Instructions for the task — Convert every non-blank line of the items, from the start of the items through the line containing "title Χάρτινα Πρώτοτυπα(Έτοιμα", into a JSON list of strings with one string per line. Leave out the lines that follow.

========

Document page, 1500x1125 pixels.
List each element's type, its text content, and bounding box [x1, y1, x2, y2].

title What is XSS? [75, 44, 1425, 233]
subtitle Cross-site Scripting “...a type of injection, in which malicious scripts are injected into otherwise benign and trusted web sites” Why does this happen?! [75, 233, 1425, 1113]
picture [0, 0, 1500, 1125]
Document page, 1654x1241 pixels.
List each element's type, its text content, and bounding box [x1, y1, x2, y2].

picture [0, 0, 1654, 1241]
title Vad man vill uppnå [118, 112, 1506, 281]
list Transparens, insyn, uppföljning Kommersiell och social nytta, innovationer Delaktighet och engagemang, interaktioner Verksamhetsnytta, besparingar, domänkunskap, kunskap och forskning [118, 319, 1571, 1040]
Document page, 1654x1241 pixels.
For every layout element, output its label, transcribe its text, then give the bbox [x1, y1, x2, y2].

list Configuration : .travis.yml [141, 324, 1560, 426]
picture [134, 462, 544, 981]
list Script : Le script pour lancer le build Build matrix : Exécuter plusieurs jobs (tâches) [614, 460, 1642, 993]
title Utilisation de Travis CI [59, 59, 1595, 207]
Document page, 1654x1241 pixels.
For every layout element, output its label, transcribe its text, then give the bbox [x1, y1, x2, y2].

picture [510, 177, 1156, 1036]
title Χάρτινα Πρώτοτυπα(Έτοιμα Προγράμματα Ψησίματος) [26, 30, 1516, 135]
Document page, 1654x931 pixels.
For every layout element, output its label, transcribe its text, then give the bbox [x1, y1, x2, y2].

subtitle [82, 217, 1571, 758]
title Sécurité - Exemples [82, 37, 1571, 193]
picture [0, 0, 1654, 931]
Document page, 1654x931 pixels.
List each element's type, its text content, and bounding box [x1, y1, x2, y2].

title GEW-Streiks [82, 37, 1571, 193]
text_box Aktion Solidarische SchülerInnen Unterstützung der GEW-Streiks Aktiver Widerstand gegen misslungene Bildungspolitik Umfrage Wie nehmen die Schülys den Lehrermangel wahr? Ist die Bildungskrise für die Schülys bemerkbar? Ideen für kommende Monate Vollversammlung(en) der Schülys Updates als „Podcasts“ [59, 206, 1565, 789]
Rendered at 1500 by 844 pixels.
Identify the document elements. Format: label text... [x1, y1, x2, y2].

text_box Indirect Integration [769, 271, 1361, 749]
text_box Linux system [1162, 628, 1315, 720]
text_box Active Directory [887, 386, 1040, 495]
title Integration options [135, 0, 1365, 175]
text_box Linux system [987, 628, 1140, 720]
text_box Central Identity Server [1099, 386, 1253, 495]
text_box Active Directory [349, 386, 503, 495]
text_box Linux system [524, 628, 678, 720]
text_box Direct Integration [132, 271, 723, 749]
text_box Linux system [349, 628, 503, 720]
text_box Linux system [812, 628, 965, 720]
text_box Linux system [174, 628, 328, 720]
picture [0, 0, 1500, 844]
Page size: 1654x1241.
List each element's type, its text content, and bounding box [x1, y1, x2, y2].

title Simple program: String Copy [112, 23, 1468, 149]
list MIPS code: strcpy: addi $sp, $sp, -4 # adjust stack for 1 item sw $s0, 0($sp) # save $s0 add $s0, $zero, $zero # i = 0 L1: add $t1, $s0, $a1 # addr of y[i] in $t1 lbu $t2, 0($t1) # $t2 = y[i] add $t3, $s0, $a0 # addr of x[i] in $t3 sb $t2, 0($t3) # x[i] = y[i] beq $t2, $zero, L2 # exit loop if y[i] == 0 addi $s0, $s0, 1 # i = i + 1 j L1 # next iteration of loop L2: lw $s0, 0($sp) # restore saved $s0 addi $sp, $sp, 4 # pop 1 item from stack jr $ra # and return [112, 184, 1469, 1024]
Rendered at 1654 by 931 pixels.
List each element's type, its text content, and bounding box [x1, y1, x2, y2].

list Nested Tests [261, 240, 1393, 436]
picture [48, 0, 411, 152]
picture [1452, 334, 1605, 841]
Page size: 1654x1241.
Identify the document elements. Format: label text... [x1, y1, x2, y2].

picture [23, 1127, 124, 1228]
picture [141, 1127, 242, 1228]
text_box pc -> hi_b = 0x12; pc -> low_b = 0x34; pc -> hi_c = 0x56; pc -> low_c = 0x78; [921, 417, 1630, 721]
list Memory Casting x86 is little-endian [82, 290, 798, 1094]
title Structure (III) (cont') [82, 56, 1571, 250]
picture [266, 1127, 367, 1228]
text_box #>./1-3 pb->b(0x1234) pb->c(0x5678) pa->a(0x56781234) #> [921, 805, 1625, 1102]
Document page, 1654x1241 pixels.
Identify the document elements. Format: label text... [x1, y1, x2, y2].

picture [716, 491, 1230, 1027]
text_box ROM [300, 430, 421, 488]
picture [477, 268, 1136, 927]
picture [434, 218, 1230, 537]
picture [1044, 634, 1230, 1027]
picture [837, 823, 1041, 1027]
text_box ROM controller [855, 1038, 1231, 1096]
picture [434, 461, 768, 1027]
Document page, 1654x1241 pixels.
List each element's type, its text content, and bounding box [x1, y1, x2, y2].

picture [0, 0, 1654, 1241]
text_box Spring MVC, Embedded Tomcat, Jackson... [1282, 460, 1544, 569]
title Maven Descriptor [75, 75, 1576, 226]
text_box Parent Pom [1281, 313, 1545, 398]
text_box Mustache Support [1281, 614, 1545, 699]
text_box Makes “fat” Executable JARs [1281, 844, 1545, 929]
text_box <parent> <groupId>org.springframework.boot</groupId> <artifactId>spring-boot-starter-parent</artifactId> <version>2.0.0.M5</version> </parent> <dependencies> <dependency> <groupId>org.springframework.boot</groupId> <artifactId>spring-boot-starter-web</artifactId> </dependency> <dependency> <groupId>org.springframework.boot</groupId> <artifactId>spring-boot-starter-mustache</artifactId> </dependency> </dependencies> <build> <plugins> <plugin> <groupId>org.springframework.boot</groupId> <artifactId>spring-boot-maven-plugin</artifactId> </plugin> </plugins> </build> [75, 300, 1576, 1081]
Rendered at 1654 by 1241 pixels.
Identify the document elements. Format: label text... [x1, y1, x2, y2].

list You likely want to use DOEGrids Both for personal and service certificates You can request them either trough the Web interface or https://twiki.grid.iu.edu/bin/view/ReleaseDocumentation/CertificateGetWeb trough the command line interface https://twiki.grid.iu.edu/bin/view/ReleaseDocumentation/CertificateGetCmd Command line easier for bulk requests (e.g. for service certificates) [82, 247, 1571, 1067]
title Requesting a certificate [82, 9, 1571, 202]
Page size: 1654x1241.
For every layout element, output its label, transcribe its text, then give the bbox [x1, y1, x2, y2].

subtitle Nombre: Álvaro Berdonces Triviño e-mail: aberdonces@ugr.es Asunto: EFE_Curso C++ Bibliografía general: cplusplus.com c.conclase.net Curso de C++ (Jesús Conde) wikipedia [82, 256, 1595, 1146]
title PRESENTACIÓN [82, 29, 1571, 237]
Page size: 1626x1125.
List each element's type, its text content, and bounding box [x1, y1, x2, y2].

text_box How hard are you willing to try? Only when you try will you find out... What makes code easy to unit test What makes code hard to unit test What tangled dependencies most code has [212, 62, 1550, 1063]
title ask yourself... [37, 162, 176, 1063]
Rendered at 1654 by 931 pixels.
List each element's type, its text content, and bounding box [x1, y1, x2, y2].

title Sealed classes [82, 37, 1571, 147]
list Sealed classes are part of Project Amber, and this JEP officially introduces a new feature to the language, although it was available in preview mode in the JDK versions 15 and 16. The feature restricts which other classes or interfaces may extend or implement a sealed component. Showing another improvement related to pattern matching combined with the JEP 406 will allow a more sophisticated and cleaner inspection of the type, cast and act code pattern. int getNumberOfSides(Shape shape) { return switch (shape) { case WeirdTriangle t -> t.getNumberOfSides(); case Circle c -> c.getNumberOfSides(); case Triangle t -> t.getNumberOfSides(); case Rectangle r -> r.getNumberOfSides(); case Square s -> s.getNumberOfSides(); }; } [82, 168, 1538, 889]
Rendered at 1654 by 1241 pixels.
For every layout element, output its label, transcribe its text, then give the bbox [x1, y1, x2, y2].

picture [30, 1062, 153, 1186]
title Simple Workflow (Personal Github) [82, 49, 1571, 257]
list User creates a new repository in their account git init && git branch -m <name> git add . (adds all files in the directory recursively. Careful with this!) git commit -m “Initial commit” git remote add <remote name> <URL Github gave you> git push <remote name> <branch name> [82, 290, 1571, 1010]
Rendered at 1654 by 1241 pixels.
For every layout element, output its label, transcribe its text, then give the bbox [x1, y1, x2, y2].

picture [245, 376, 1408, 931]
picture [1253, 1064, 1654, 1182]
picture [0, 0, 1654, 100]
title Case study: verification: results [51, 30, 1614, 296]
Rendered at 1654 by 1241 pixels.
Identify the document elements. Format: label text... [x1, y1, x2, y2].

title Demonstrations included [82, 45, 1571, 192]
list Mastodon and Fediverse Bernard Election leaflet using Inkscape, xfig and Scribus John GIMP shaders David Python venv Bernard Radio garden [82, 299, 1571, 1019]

========

The completed task —
[
  "Document page, 1500x1125 pixels.",
  "List each element's type, its text content, and bounding box [x1, y1, x2, y2].",
  "title What is XSS? [75, 44, 1425, 233]",
  "subtitle Cross-site Scripting “...a type of injection, in which malicious scripts are injected into otherwise benign and trusted web sites” Why does this happen?! [75, 233, 1425, 1113]",
  "picture [0, 0, 1500, 1125]",
  "Document page, 1654x1241 pixels.",
  "List each element's type, its text content, and bounding box [x1, y1, x2, y2].",
  "picture [0, 0, 1654, 1241]",
  "title Vad man vill uppnå [118, 112, 1506, 281]",
  "list Transparens, insyn, uppföljning Kommersiell och social nytta, innovationer Delaktighet och engagemang, interaktioner Verksamhetsnytta, besparingar, domänkunskap, kunskap och forskning [118, 319, 1571, 1040]",
  "Document page, 1654x1241 pixels.",
  "For every layout element, output its label, transcribe its text, then give the bbox [x1, y1, x2, y2].",
  "list Configuration : .travis.yml [141, 324, 1560, 426]",
  "picture [134, 462, 544, 981]",
  "list Script : Le script pour lancer le build Build matrix : Exécuter plusieurs jobs (tâches) [614, 460, 1642, 993]",
  "title Utilisation de Travis CI [59, 59, 1595, 207]",
  "Document page, 1654x1241 pixels.",
  "For every layout element, output its label, transcribe its text, then give the bbox [x1, y1, x2, y2].",
  "picture [510, 177, 1156, 1036]",
  "title Χάρτινα Πρώτοτυπα(Έτοιμα Προγράμματα Ψησίματος) [26, 30, 1516, 135]"
]